- Genre: Comedy Music Variety
- Written by: Mac Benoff Buddy Bregman Martin Ragaway
- Directed by: Barry Shear
- Starring: Eddie Fisher George Gobel Debbie Reynolds Gisele MacKenzie Mary Tyler Moore
- Theme music composer: Jule Styne (music) Sammy Cahn
- Opening theme: As Long as There's Music
- Ending theme: As Long as There's Music (instrumental)
- Composers: Buddy Bregman Johnny Mann
- Country of origin: United States
- Original language: English
- No. of seasons: 2
- No. of episodes: 27

Production
- Producers: Gil Rodin Berle Adams
- Running time: 60 minutes

Original release
- Network: NBC
- Release: October 1, 1957 – March 17, 1959

Related
- The George Gobel Show

= The Eddie Fisher Show =

American musical comedy/variety TV series (1957–1959)

The Eddie Fisher Show is an American musical comedy/variety television series starring Eddie Fisher. The series alternated on Tuesday nights with The George Gobel Show with episodes running from October 1, 1957 - March 17, 1959 on NBC. George Gobel was a "permanent guest star" on Fisher's program, as Fisher was on Gobel's show. Debbie Reynolds, who was Fisher's wife at the time, occasionally was a guest star.

==Synopsis==

Singer and entertainer Eddie Fisher had just concluded a four-year run on NBC with a 15-minute variety and musical comedy series Coke Time with Eddie Fisher in 1957. NBC premiered The Eddie Fisher Show on October 1, 1957. The show alternated on Tuesday nights with The George Gobel Show airing from 8:00-9:00 pm for its entire run.

==Cancellation==

Fisher was married to actress Debbie Reynolds. The two divorced in 1959 and Fisher went on to marry Elizabeth Taylor. Fisher and Reynolds' divorce was very much publicized and after several months of scandals and unflattering publicity for Fisher, NBC decided to cancel the show with its last episode airing on March 27, 1959.

== Personnel and production ==
Buddy Bregman and his orchestra provided music on The Eddie Fisher Show In 1957-1958, The Bill Thompson Singers were on the show, as were The Johnny Mann Singers in 1959. Bregman also arranged music for the program. The theme song was "As Long As There's Music" by Sammy Kahn and Jule Styne. Jule Styne was the producer, and Barry Shear was the director. The writers were Herbert Baker, Harvey Orkin, and Joe Quillan.

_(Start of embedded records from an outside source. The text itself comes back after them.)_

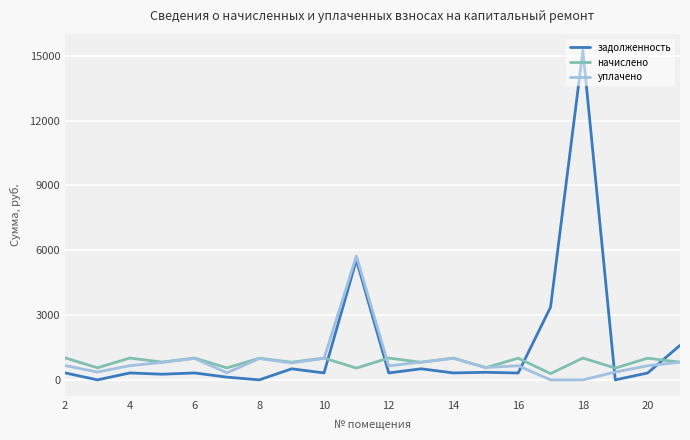

Rank the series by their maximum value, from lowest to highest.

начислено, уплачено, задолженность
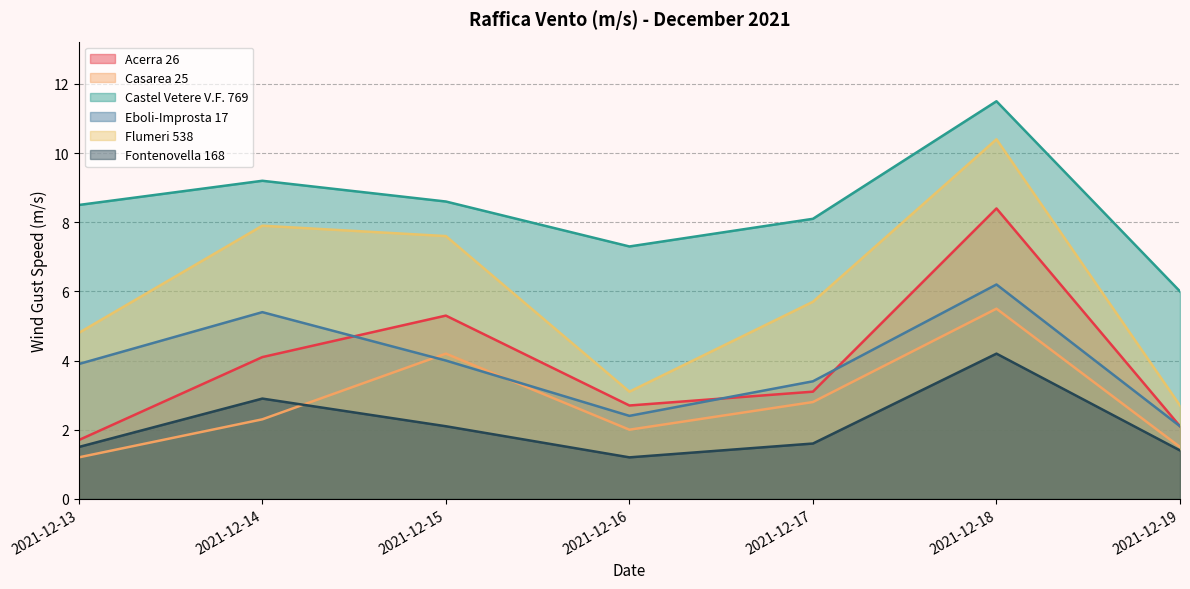

What is the difference between the Castel Vetere V.F. 769 values at 2021-12-16 and 2021-12-14?

1.9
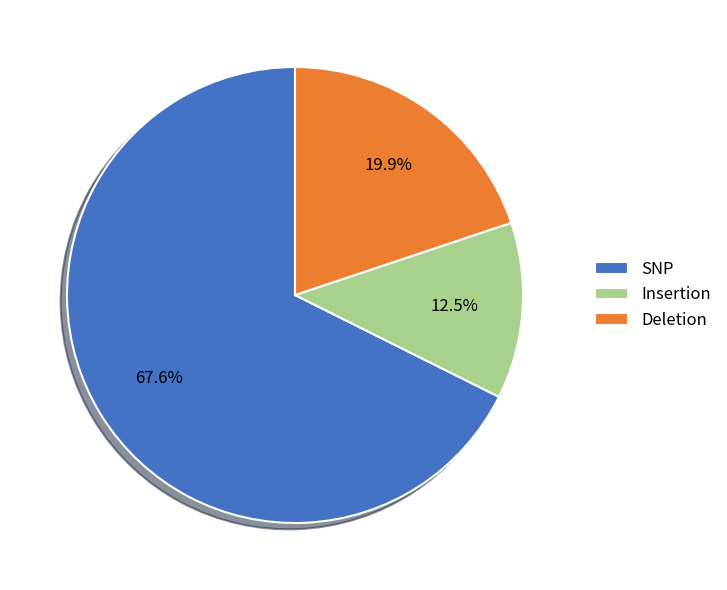

What is the majority slice?

SNP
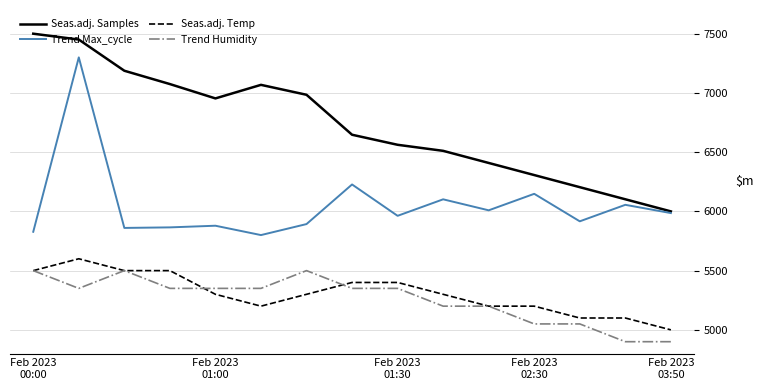

True or false: Seas.adj. Temp and Trend Max_cycle cross at least once.

False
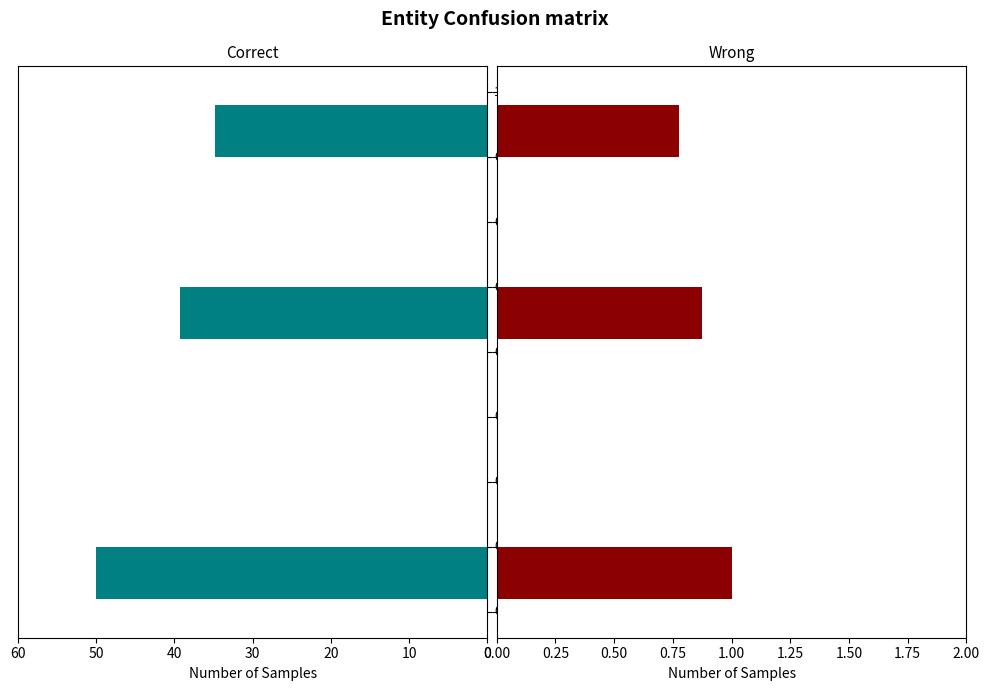

Reading left to right, list all the values displayed in this chart.

Correct: 34.8	39.2	50.0
Wrong: 0.8	0.9	1.0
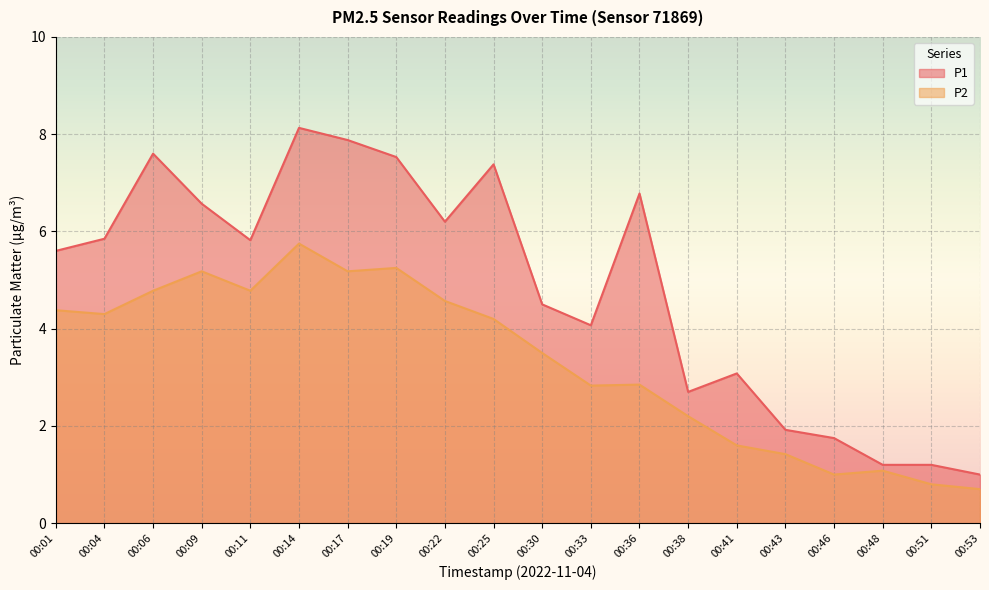

At which category is the sum across all series the highest?

00:14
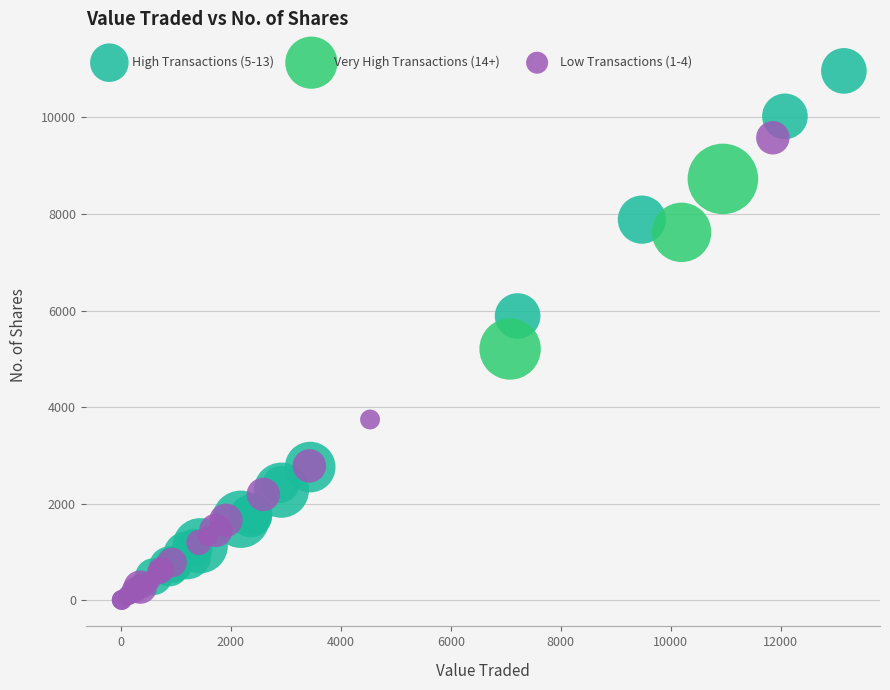

Which series contains the lowest Y value?

Low Transactions (1-4)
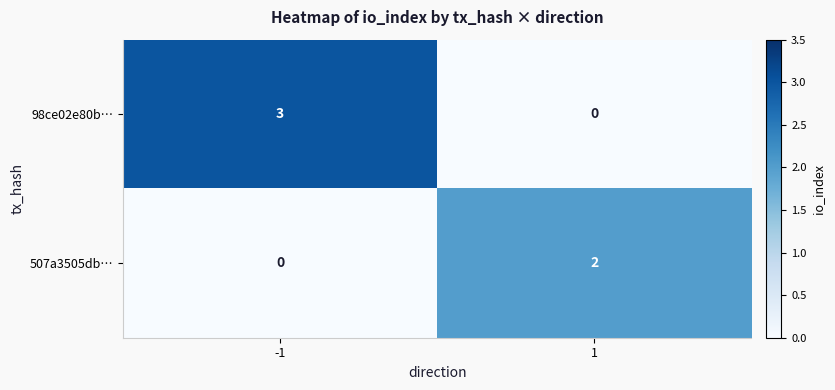

What is the greatest value displayed?

3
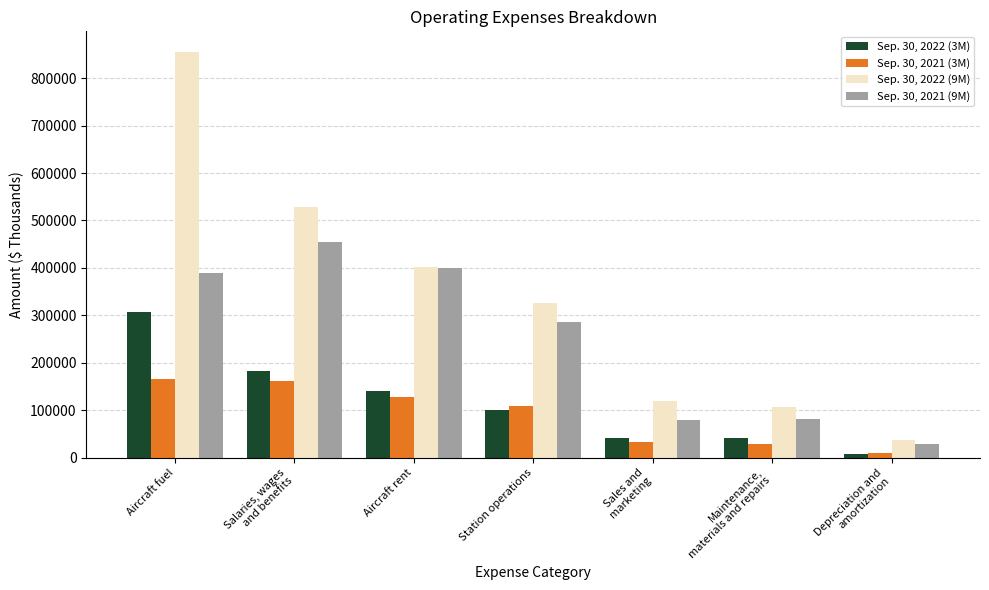

What is the label of the 1st bar from the left?

Aircraft fuel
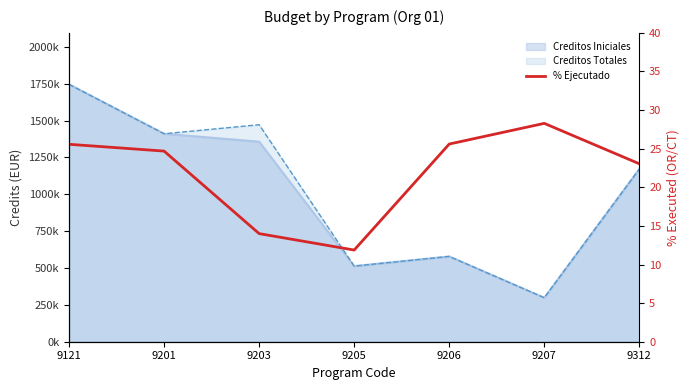

How many interior local valleys (lower than both neighbors) does the data have?

1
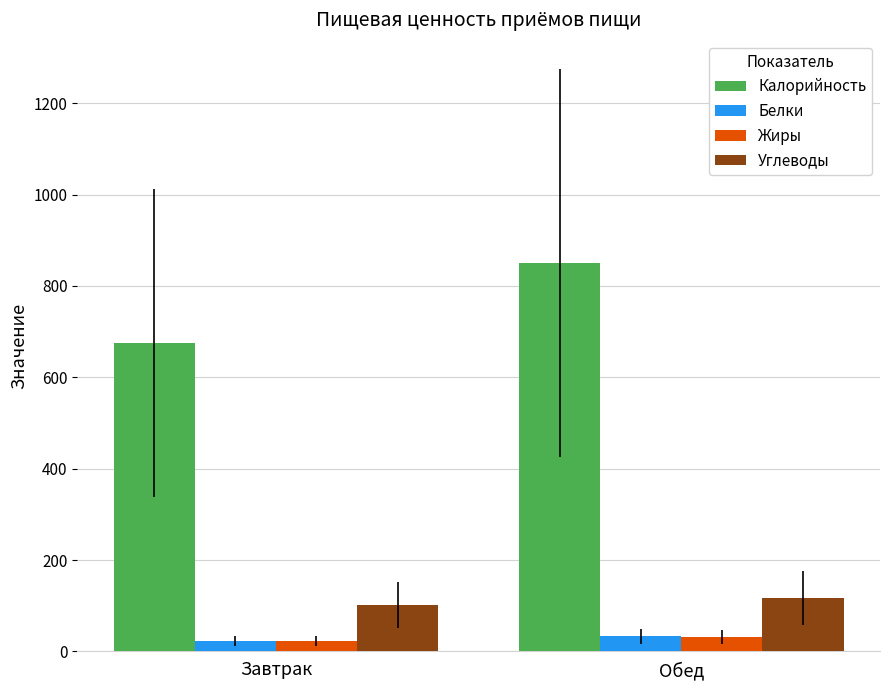

What is the smallest value displayed?

23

Guest stars on the program included The Lennon Sisters, Charles Laughton, Mike Todd, Terry Burnham, and Betty Grable.

==Critical response==
A review of the premiere episode in the trade publication Variety said that Fisher was "still a lightweight" for an hour-long show (in contrast with his previous 15-minute program), but "the initial show indicates that he can grow into this mold". The review complimented Reynolds's performance and the Fisher-Gobel combination and said that overall the episode "gave a good measure of entertainment."